Stored items from a collection
━━━━━━━━
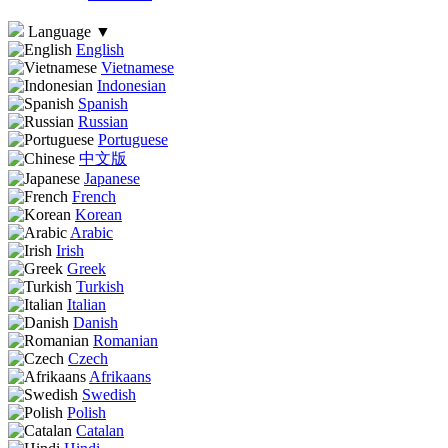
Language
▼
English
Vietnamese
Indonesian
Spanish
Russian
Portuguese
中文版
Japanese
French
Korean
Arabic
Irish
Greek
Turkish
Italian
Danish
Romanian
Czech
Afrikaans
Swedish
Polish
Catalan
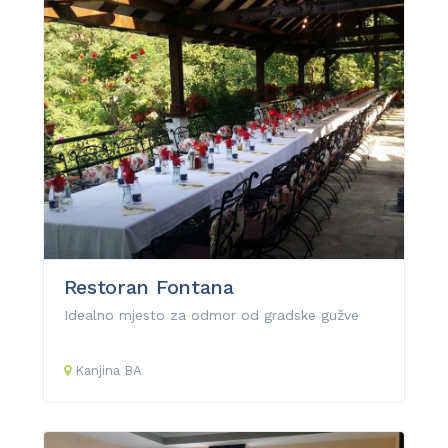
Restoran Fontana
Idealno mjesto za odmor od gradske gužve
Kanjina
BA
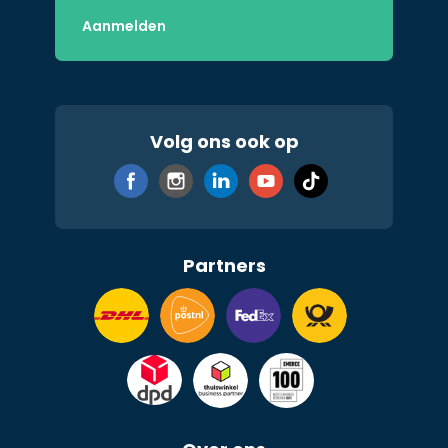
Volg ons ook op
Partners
━━━━━━━━
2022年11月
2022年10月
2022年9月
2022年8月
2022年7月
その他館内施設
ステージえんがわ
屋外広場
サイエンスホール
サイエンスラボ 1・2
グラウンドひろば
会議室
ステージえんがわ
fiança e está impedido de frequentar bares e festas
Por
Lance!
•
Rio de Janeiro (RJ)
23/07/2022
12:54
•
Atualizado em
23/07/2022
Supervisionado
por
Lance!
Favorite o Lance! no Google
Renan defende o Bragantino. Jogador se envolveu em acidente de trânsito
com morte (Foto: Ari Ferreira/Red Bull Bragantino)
━━━━━━━━
*TASK DESCRIPTION:* Reproduce every line of the material in which the string "Bragantino" appears.

*WRITTEN RESPONSE:*
Renan defende o Bragantino. Jogador se envolveu em acidente de trânsito
com morte (Foto: Ari Ferreira/Red Bull Bragantino)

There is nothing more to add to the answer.